Gregg Bingham

No. 54
- Position: Linebacker

Personal information
- Born: March 13, 1951 (age 75) Evanston, Illinois, U.S.
- Listed height: 6 ft 1 in (1.85 m)
- Listed weight: 227 lb (103 kg)

Career information
- High school: DePaul College Prep (IL)
- College: Purdue
- NFL draft: 1973: 4th round, 79th overall pick

Career history
- Houston Oilers (1973–1984);

Awards and highlights
- 2× First-team All-Big Ten (1971, 1972);

Career NFL statistics
- Sacks: 14.5
- Fumble recoveries: 14
- Interceptions: 21
- Stats at Pro Football Reference

= Gregg Bingham =

American football player (born 1951)

Gregory Raleigh Bingham (born March 13, 1951) is a former National Football League (NFL) linebacker, who played from 1973 through 1984 for the Houston Oilers. He had 4 touchdowns and led the league in tackles for 11 years. He played football at Chicago's Gordon Tech High School as a tight end and linebacker and was the team's leading tackler.
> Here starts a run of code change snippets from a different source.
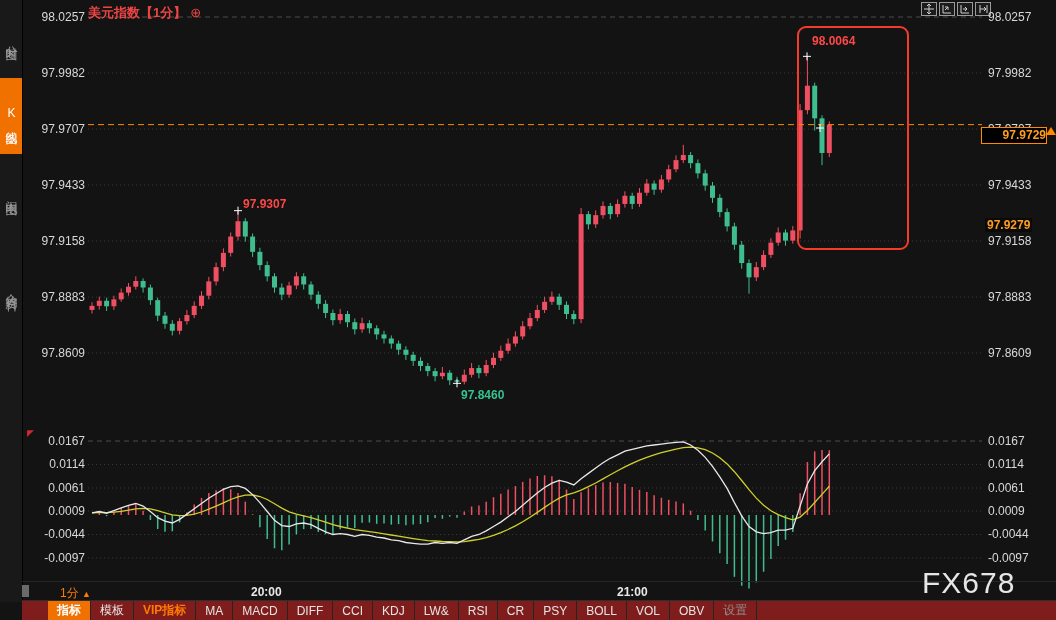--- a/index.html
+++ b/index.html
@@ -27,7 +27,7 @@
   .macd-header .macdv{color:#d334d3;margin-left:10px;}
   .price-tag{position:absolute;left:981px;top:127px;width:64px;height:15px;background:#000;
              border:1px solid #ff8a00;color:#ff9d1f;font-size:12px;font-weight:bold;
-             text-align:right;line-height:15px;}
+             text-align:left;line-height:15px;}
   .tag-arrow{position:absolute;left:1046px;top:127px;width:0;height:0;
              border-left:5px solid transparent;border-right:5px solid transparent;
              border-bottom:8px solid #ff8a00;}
Bingham went on from Gordon Tech to play middle guard / nose tackle for the Purdue Boilermakers, starting 1971 through 1973, his last three years. Known for "going all out on every single play", Bingham earned first-team All-Big Ten honors in his junior and senior years of 1971 and 1972 and likely would have in 1970 his sophomore year if not for breaking his ankle in an early season upset of then-ranked #3 Stanford University in Palo Alto.

Bingham is a noted coin collector and has owned an extensive collection of commemorative half dollars, as well as a complete collection of Morgan dollars.